Liberalism: Only a Christian Heresy
Heresy, Liberalism, Religion, Ross Douthat
Ross Douthat, in an argument with William Saletan, makes the point that Liberalism, aka Leftism, is merely the same Christianity we are all familiar with, modified into a materialist heresy with the scientific state at the center of the cosmos instead of Jehovah, no afterlife, and all the traditional teachings regarding celibacy and sex reversed.
[W]hen I look at your secular liberalism, I see a system of thought that looks rather like a Christian heresy, and not necessarily a particularly coherent one at that. In [his recent book] Bad Religion, I describe heresy as a form of belief that tends to emphasize certain elements of the Christian synthesis while downgrading or dismissing other aspects of that whole. And it isn’t surprising that liberalism, which after all developed in a Christian civilization, does exactly that, drawing implicitly on the Christian intellectual inheritance to ground its liberty-equality-fraternity ideals.

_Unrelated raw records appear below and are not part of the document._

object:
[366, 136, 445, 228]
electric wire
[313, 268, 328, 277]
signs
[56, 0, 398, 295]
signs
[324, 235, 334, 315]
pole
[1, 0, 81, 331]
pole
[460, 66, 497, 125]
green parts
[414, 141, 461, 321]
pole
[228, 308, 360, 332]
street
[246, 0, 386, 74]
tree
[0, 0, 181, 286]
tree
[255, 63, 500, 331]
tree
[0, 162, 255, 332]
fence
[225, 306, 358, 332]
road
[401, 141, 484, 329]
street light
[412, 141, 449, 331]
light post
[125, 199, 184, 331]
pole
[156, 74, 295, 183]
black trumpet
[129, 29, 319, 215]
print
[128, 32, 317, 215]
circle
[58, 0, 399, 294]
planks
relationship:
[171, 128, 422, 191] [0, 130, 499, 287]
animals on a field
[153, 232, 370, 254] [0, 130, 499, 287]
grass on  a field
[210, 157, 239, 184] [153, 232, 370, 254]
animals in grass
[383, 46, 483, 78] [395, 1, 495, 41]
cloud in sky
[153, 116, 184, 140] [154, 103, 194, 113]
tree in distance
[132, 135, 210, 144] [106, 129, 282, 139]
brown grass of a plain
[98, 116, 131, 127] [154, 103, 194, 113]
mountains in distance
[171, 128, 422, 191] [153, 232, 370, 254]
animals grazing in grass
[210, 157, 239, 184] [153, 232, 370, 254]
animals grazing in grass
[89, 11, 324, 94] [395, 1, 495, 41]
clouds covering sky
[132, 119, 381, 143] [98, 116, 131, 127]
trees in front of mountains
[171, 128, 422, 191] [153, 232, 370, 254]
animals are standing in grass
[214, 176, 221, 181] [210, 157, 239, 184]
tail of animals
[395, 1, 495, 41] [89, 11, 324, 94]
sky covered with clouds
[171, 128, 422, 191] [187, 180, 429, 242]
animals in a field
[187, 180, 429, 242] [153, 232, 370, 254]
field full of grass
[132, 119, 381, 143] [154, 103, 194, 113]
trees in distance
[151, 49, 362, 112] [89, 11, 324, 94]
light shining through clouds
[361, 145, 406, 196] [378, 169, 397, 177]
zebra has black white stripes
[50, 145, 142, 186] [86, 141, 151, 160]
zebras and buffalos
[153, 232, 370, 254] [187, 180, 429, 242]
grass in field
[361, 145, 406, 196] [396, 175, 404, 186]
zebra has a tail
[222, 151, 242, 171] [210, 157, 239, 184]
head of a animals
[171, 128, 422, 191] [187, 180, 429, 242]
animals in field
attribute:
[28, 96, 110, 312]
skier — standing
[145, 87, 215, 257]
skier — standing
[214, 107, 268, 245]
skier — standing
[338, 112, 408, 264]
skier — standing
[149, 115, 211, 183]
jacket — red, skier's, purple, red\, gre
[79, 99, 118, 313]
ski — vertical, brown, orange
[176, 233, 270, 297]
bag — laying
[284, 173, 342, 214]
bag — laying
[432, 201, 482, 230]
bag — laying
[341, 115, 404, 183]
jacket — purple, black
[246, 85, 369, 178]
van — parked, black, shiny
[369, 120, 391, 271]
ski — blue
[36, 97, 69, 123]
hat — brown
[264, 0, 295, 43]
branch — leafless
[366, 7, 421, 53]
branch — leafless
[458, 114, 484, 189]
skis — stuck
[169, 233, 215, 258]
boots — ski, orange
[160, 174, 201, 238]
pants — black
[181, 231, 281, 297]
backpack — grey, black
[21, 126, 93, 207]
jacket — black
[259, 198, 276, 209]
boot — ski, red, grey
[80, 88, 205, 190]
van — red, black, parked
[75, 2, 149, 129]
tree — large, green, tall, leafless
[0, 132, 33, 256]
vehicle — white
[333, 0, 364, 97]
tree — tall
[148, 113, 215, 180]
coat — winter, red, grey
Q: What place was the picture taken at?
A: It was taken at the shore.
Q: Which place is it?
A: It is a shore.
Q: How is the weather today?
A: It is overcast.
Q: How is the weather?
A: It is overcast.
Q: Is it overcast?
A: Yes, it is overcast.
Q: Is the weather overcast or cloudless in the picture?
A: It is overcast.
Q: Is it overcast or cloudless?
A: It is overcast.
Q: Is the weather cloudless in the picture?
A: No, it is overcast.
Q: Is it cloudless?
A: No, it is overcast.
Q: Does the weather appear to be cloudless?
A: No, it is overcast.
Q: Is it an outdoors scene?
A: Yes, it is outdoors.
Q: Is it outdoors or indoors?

Indeed, it’s completely obvious that absent the Christian faith, there would be no liberalism at all. No ideal of universal human rights without Jesus’ radical upending of social hierarchies (including his death alongside common criminals on the cross). No separation of church and state without the gospels’ “render unto Caesar” and St. Augustine’s two cities. No liberal confidence about the march of historical progress without the Judeo-Christian interpretation of history as an unfolding story rather than an endlessly repeating wheel.
And what’s more, to me, contemporary liberals’ obsession with the supposed backwardness of Christian sexual ethics—an obsession that far outstrips sex’s actual role in the preaching and practice of Christian faith—reflects a subconscious liberal knowledge that Christianity is their theological mother, and they’re its half-rebellious child. You can see in it the child’s characteristic desire to finally overthrow the last bastion of parental authority, joined to a continued desire for the parent’s approval for their choices and beliefs. ...
[T]he more purely secular liberalism has become, the more it has spent down its Christian inheritance—the more its ideals seem to hang from what Christopher Hitchens’ Calvinist sparring partner Douglas Wilson has called intellectual “skyhooks,” suspended halfway between our earth and the heaven on which many liberals have long since given up. Say what you will about the prosperity gospel and the cult of the God Within and the other theologies I criticize in Bad Religion, but at least they have a metaphysically coherent picture of the universe to justify their claims. Whereas much of today’s liberalism expects me to respect its moral fervor even as it denies the revelation that once justified that fervor in the first place. It insists that it is a purely secular and scientific enterprise even as it grounds its politics in metaphysical claims. (You will not find the principle of absolute human equality in evolutionary theory, or universal human rights anywhere in physics.) It complains that Christian teachings on homosexuality do violence to gay people’s equal dignity—but if the world is just matter in motion, whence comes this dignity? What justifies and sustains it? Why should I grant it such intense, almost supernatural respect?
He’s perfectly right. What is modern environmentalism, after all, other than a particularly infuriating recrudescence of Dualism?